Round out the week with a batch of Hitchcock titles from the early days ("The Lodger," "The Paradine Case," "Young And Innocent," and "Sabotage"), a solid documentary called "Singing Revolution" and a concert disc by a Grateful Dead splinter project called "Rhythm Devils: Concert Experience" (their "Apocalypse Now" alternate soundtrack is absolutely amazing), and there's really no other way to describe this week but "exhausting."
As I've been writing the column tonight, I watched the BluRay of "Rent: Filmed Live On Broadway," which is a complete recording of the show as it was staged on Broadway. Seeing this, I can see just how wrong the film really was. This is a live experience. That's the only way "Rent" makes sense. So much of what makes it work is the staging, the excitements of watching a cast tackle the huge score all at one go. It's not an easy piece to perform, and this particular cast does a really nice job of it. The disc is a must for anyone who loves the show or the score, and there are a number of fan-oriented bonus features that they'll no doubt flip for.

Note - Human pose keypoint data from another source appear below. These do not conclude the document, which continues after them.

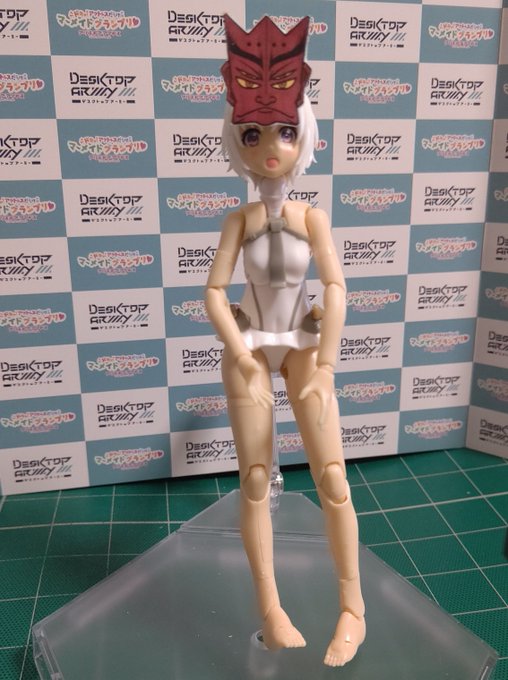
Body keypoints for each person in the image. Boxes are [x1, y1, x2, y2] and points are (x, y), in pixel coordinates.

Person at [205, 14, 365, 667]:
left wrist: (326, 362)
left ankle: (353, 609)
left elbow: (337, 287)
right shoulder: (238, 221)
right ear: (236, 141)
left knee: (333, 476)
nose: (270, 146)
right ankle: (271, 610)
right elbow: (214, 292)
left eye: (285, 131)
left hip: (301, 345)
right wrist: (242, 353)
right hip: (251, 344)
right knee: (254, 480)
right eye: (254, 133)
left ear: (305, 135)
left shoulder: (312, 218)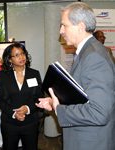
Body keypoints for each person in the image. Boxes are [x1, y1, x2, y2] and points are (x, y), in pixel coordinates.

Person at [36, 2, 115, 150]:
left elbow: (99, 112)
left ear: (80, 27)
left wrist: (59, 108)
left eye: (64, 25)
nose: (61, 31)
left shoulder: (94, 56)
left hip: (90, 143)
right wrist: (55, 101)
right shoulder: (88, 51)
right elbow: (84, 96)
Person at [0, 42, 44, 150]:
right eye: (16, 55)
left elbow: (40, 98)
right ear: (9, 59)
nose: (21, 57)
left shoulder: (34, 74)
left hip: (31, 122)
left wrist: (27, 109)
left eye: (22, 53)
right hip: (9, 123)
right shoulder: (3, 76)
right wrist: (13, 113)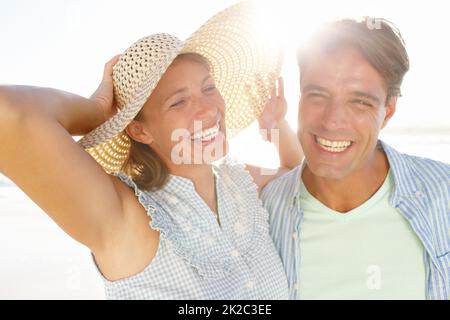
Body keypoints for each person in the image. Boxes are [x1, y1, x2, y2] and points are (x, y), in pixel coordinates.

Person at [0, 2, 302, 299]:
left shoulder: (239, 182)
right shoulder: (126, 218)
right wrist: (96, 111)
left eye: (208, 88)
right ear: (139, 130)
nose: (209, 110)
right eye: (178, 102)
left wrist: (278, 125)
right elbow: (8, 114)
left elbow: (295, 177)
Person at [261, 17, 450, 300]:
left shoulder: (443, 193)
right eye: (318, 95)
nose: (333, 121)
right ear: (299, 97)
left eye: (359, 102)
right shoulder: (263, 212)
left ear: (387, 111)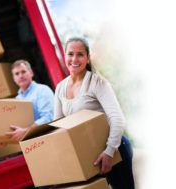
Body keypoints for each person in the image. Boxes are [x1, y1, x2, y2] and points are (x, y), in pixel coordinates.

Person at [54, 37, 135, 189]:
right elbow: (58, 126)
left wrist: (110, 152)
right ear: (64, 56)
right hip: (90, 154)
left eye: (80, 54)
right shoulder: (60, 88)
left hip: (115, 149)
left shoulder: (98, 83)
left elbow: (117, 119)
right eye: (70, 54)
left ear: (88, 57)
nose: (74, 59)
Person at [3, 59, 54, 142]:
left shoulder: (43, 90)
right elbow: (16, 128)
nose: (20, 76)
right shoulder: (17, 100)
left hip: (48, 140)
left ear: (31, 73)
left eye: (23, 72)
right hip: (30, 145)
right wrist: (3, 140)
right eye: (17, 74)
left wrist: (26, 131)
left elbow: (49, 118)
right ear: (14, 78)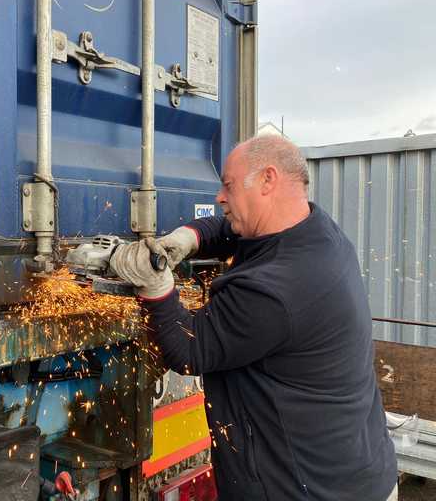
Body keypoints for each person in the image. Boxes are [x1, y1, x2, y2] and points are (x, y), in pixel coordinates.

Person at [110, 135, 398, 501]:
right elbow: (230, 231)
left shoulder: (277, 290)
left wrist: (156, 286)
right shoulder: (316, 230)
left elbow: (188, 348)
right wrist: (187, 238)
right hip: (358, 472)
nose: (219, 197)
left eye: (228, 185)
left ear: (267, 180)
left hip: (314, 491)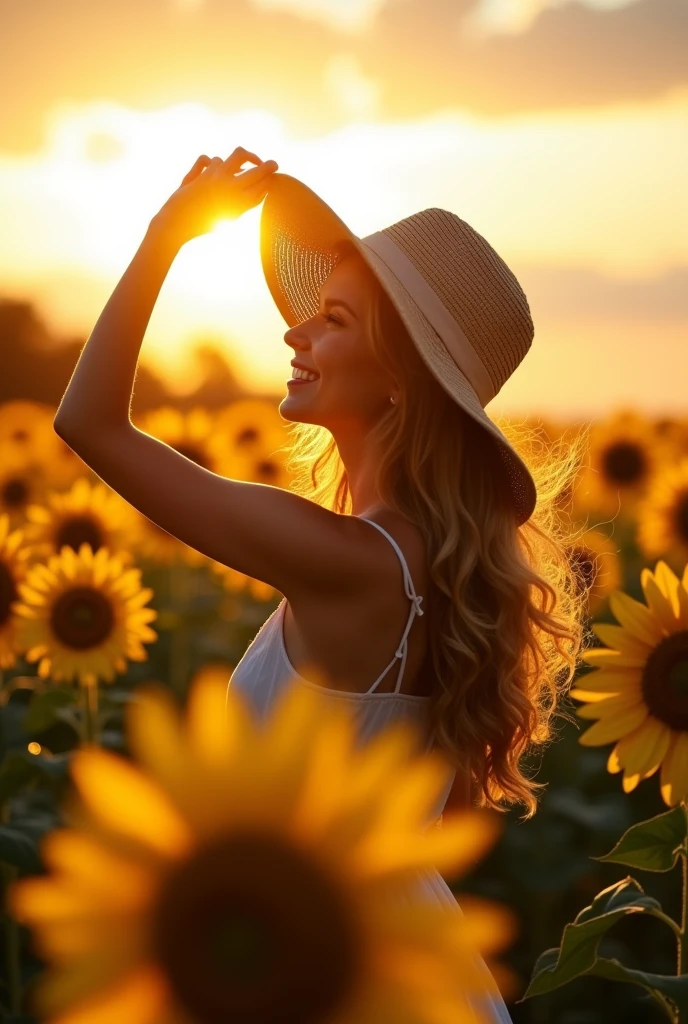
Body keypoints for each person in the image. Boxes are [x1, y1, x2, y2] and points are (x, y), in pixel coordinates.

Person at [53, 147, 588, 1022]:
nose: (295, 333)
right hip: (396, 962)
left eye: (333, 319)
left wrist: (164, 239)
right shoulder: (430, 569)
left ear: (400, 380)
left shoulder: (346, 560)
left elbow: (89, 422)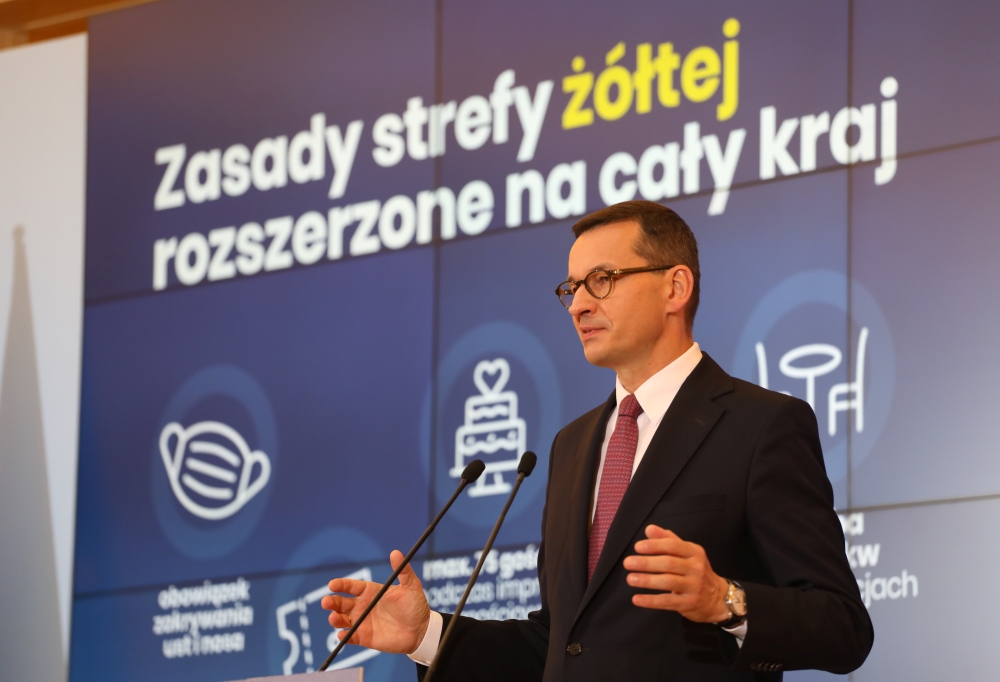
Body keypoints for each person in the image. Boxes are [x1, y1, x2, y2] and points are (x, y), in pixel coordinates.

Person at [322, 201, 873, 681]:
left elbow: (843, 627)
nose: (579, 304)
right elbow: (562, 645)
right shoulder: (572, 445)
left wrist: (725, 600)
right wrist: (428, 633)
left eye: (602, 280)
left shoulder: (760, 425)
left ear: (674, 287)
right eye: (572, 288)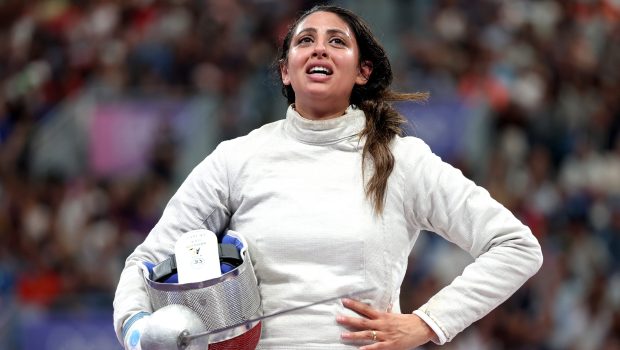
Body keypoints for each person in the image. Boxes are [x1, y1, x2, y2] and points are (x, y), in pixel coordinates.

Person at [113, 5, 543, 349]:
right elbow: (147, 262)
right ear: (286, 70)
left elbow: (516, 246)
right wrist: (136, 330)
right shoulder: (237, 159)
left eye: (337, 41)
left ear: (362, 71)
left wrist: (427, 323)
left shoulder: (402, 160)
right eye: (305, 41)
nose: (320, 49)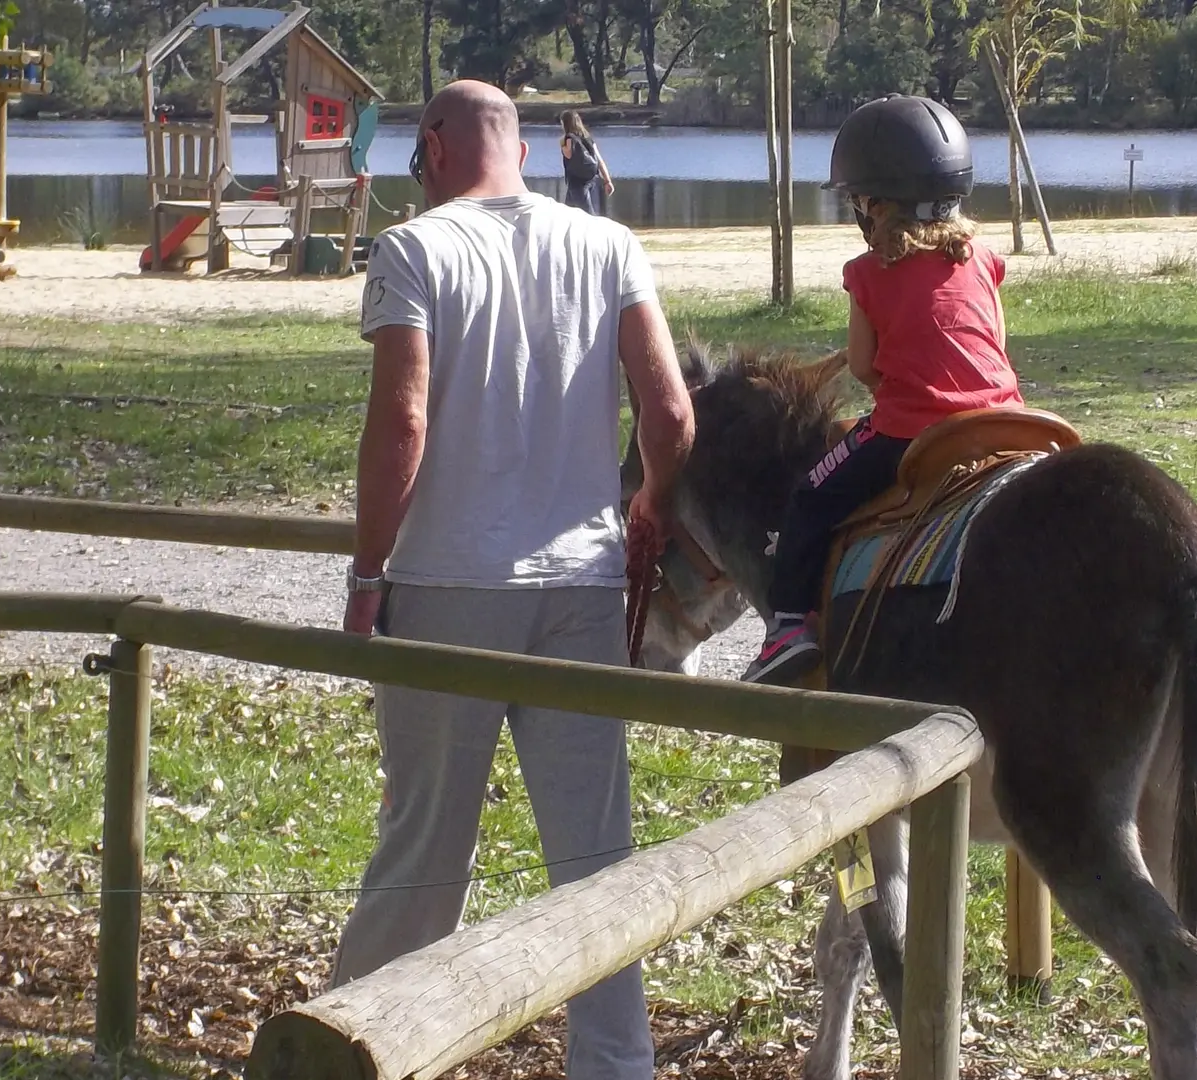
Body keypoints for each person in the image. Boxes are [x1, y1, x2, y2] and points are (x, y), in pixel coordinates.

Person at [335, 79, 694, 1080]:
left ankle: (360, 1048)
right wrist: (650, 502)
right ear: (526, 153)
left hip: (450, 585)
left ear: (434, 147)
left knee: (424, 848)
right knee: (594, 854)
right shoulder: (608, 243)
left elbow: (403, 422)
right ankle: (616, 1065)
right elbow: (670, 414)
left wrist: (367, 572)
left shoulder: (412, 248)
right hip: (582, 585)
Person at [742, 94, 1025, 686]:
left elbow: (866, 369)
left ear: (875, 204)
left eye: (858, 200)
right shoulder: (982, 260)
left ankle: (788, 628)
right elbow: (996, 341)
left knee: (811, 496)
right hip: (1007, 423)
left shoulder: (868, 273)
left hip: (911, 433)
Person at [560, 109, 614, 215]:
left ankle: (596, 226)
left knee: (587, 214)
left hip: (577, 182)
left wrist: (562, 145)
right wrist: (607, 181)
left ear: (565, 123)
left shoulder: (569, 138)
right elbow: (600, 161)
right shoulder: (588, 138)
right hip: (591, 178)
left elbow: (569, 154)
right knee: (568, 213)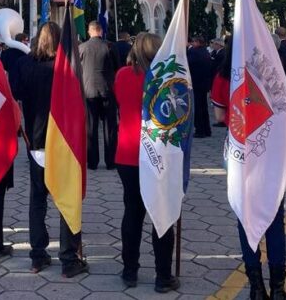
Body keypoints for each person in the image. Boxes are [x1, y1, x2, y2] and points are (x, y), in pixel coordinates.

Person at [211, 36, 286, 300]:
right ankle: (278, 288)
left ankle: (256, 287)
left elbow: (220, 117)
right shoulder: (270, 71)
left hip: (240, 155)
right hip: (270, 153)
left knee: (246, 218)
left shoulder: (222, 76)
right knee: (274, 218)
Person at [13, 22, 88, 278]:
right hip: (62, 144)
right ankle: (69, 258)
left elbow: (16, 91)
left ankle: (38, 255)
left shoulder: (24, 65)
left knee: (37, 200)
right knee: (66, 198)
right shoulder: (64, 68)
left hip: (36, 142)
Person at [113, 32, 180, 292]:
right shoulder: (164, 80)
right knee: (161, 214)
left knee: (133, 211)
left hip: (128, 154)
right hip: (157, 153)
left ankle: (130, 270)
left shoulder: (121, 75)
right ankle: (163, 276)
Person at [78, 21, 120, 170]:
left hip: (88, 92)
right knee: (110, 127)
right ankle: (111, 161)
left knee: (90, 128)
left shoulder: (81, 48)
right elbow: (117, 68)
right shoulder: (109, 46)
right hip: (107, 90)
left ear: (89, 32)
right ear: (100, 31)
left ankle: (92, 161)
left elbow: (77, 70)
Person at [187, 36, 213, 138]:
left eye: (193, 42)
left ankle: (200, 130)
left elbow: (187, 63)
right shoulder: (205, 52)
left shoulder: (194, 52)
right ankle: (207, 129)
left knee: (198, 108)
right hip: (204, 84)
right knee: (204, 107)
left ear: (198, 42)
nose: (192, 44)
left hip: (196, 83)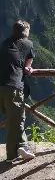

The last title I'll mention is the BluRay I most want right now, and one I regret I wasn't sent for review. "Raging Bull" is one of my very favorite films, and I am particularly interested in how companies handle their BluRay black and white releases. This particular Scorsese film features some of the greatest b&w compositions I've ever seen. I mean, the opening title sequence alone is a ravishing mini-movie. Fingers crossed this is a cutting-edge transfer of this amazing movie.
Like I said... nearly 80 titles we covered today. That's bigger than some people's entire collections. That's a hell of a lot of wrap your head around. So like I said... no more skipping a week.
Next week's titles include "Flash Of Genius," "The Changeling," that "Dead Like Me" direct-to-video movie, "Religulous," "Hobson's Choice" from Criterion, with both Jesus and Gandhi making their way to BluRay. See you back here next Monday to discuss those and more.